Chapitre 25

-̷̰͈͕̖̝̳̙̭̝͚̎̿è̸̙̇̆͂̈́̃͊̚̕_̴͚͇̿́̌̄̑̽̚͘͝͝"̷͙̕'̸̧̪͍̤̎͌̏?̵̠̥̫̪͛͑̌̚ͅà̸̜̦̜̖̣́̊͌̂̿̿̕
└ 𝙍𝙪𝙗𝙚𝙣

Aujourd'hui sera le jour où on retrouvera le cadavre d'Aaron et où on ne partira pas de cette forêt de malheur.

La gorge nouée à l'aide d'une ficelle si serrée que je manque d'air, nous sommes presque tous assis dans l'herbe râpeuse en face du camping-car. Ce nœud m'étrangle tant qu'il m'est impossible de prononcer un mot sans flancher. Je suppose que c'est le cas des autres, puisque personne n'ose prendre la parole, ni même se regarder dans les yeux. La seule chose que j'arrive à faire, c'est arracher des brindilles d'herbe pour occuper mes mains tremblantes.

Personne ne retourne dans le camping-car.

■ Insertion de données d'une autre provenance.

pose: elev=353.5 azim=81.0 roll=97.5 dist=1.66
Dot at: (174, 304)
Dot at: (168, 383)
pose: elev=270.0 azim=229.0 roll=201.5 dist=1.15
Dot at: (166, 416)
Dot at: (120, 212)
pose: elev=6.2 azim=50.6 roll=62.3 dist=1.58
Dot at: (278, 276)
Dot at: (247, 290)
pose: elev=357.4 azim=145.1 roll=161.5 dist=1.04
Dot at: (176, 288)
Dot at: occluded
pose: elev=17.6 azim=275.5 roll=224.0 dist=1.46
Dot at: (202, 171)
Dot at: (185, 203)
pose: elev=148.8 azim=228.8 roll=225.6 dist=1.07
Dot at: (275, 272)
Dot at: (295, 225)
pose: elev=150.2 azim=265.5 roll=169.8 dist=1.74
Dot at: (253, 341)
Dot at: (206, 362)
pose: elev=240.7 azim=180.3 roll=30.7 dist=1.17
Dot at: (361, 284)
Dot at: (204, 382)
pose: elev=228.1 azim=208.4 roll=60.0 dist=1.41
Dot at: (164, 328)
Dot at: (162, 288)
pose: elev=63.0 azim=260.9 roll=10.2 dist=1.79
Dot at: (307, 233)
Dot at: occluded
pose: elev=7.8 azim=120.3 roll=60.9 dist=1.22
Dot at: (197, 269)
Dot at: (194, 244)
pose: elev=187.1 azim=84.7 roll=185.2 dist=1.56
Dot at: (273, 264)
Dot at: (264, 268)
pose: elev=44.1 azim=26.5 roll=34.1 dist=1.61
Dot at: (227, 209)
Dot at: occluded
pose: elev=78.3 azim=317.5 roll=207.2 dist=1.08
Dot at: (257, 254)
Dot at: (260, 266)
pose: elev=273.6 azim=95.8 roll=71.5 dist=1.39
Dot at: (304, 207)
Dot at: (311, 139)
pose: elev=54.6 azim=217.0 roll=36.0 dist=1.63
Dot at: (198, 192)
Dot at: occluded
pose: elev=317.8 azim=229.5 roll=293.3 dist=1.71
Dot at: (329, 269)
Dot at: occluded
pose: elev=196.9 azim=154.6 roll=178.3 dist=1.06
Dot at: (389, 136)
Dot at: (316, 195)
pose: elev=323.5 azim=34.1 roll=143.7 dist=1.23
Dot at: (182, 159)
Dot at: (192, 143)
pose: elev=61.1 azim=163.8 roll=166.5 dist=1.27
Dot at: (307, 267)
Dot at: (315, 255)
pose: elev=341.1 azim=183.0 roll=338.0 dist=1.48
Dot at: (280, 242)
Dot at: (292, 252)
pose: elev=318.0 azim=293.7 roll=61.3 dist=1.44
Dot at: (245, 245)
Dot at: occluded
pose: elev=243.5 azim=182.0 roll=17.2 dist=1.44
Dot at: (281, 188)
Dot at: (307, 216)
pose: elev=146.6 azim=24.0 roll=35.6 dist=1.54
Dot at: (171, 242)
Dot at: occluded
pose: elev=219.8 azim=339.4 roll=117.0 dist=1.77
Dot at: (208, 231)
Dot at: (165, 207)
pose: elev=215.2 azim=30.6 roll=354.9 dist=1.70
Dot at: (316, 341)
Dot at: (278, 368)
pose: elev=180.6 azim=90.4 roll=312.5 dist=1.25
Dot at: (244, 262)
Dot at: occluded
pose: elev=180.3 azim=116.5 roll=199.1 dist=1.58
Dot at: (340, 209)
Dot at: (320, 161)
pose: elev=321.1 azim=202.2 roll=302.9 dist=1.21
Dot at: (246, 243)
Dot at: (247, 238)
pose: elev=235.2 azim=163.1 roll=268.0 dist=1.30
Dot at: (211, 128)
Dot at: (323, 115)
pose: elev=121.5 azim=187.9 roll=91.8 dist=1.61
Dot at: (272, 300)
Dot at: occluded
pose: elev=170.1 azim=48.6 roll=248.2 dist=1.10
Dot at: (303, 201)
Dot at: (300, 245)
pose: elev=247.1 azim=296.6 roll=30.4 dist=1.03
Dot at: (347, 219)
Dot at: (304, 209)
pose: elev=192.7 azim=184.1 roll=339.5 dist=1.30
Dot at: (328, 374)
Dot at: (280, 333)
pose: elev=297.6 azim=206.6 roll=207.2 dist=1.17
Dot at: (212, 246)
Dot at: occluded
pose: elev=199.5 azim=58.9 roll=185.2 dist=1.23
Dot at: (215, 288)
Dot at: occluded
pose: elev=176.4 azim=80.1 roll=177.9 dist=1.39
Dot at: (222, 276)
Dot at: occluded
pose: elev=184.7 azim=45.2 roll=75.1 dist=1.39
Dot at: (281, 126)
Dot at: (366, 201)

Personne n'ose dire ce qu'il y a dedans.

Pourtant, tout le monde y pense.

C'est si dur de regarder leurs visages aussi brisés que le mien, tous repeints par leurs pleurs calmes qui viennent combler le silence. À force de les observer, je finis par croiser le regard abattu d'Esther, et je ne peux que me dépêcher de détourner les yeux, comme si je venais d'envahir son intimité. 

Voir Erinn est la pire des souffrances.

Elle semble regarder au loin, à moins qu'elle ne regarde rien du tout. Ses yeux ne bougent pas d'un pouce, ses bras sont enroulés autour de ses jambes terreuses, elle n'est plus vraiment là. Tout ce que je veux, c'est poser ma main dans son dos et lui dire que nous sommes là pour elle. Mais je n'arrive même pas à remuer le petit orteil, mes pieds sont cloués à ce sol meurtri. 

Et j'ai ce terrible sentiment de culpabilité qui ne dégage pas de ma poitrine. Il me dévore peu à peu le cœur et s'attaquera bientôt au reste de mon corps. 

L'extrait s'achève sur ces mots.